#### [TO-DO ITEM]
Print every line of the listing below without any changes, and leave the pictures out of your answer.

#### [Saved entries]
━━━━━━━━━━
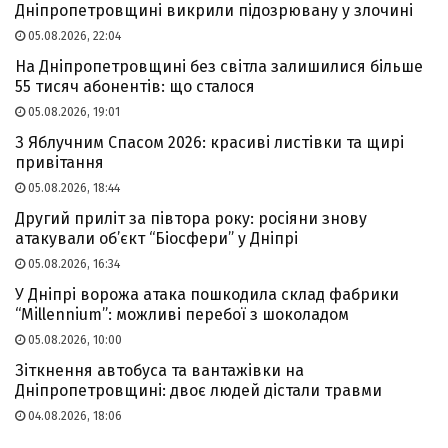
Дніпропетровщині викрили підозрювану у злочині
05.08.2026, 22:04
На Дніпропетровщині без світла залишилися більше
55 тисяч абонентів: що сталося
05.08.2026, 19:01
З Яблучним Спасом 2026: красиві листівки та щирі
привітання
05.08.2026, 18:44
Другий приліт за півтора року: росіяни знову
атакували об’єкт “Біосфери” у Дніпрі
05.08.2026, 16:34
У Дніпрі ворожа атака пошкодила склад фабрики
“Millennium”: можливі перебої з шоколадом
05.08.2026, 10:00
Зіткнення автобуса та вантажівки на
Дніпропетровщині: двоє людей дістали травми
04.08.2026, 18:06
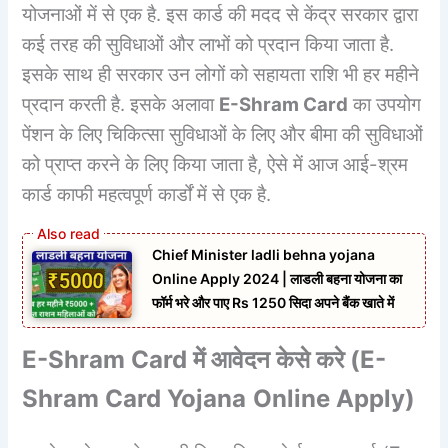
योजनाओं में से एक है. इस कार्ड की मदद से केंद्र सरकार द्वारा
कई तरह की सुविधाओं और लाभों को प्रदान किया जाता है.
इसके साथ ही सरकार उन लोगों को सहायता राशि भी हर महीने
प्रदान करती है. इसके अलावा
E-Shram Card
का उपयोग
पेंशन के लिए चिकित्सा सुविधाओं के लिए और बीमा की सुविधाओं
को प्राप्त करने के लिए किया जाता है, ऐसे में आज आई-श्रम
कार्ड काफी महत्वपूर्ण कार्डों में से एक है.
Chief Minister ladli behna yojana
Online Apply 2024 | लाडली बहना योजना का
फॉर्म भरे और पाए Rs 1250 सिदा अपने बैंक खाते में
E-Shram Card
में आवेदन केसे करे (
E-
Shram Card
Yojana
Online Apply)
━━━━━━━━━━
#### [TASK OUTPUT]
Дніпропетровщині викрили підозрювану у злочині
05.08.2026, 22:04
На Дніпропетровщині без світла залишилися більше
55 тисяч абонентів: що сталося
05.08.2026, 19:01
З Яблучним Спасом 2026: красиві листівки та щирі
привітання
05.08.2026, 18:44
Другий приліт за півтора року: росіяни знову
атакували об’єкт “Біосфери” у Дніпрі
05.08.2026, 16:34
У Дніпрі ворожа атака пошкодила склад фабрики
“Millennium”: можливі перебої з шоколадом
05.08.2026, 10:00
Зіткнення автобуса та вантажівки на
Дніпропетровщині: двоє людей дістали травми
04.08.2026, 18:06
योजनाओं में से एक है. इस कार्ड की मदद से केंद्र सरकार द्वारा
कई तरह की सुविधाओं और लाभों को प्रदान किया जाता है.
इसके साथ ही सरकार उन लोगों को सहायता राशि भी हर महीने
प्रदान करती है. इसके अलावा
E-Shram Card
का उपयोग
पेंशन के लिए चिकित्सा सुविधाओं के लिए और बीमा की सुविधाओं
को प्राप्त करने के लिए किया जाता है, ऐसे में आज आई-श्रम
कार्ड काफी महत्वपूर्ण कार्डों में से एक है.
Chief Minister ladli behna yojana
Online Apply 2024 | लाडली बहना योजना का
फॉर्म भरे और पाए Rs 1250 सिदा अपने बैंक खाते में
E-Shram Card
में आवेदन केसे करे (
E-
Shram Card
Yojana
Online Apply)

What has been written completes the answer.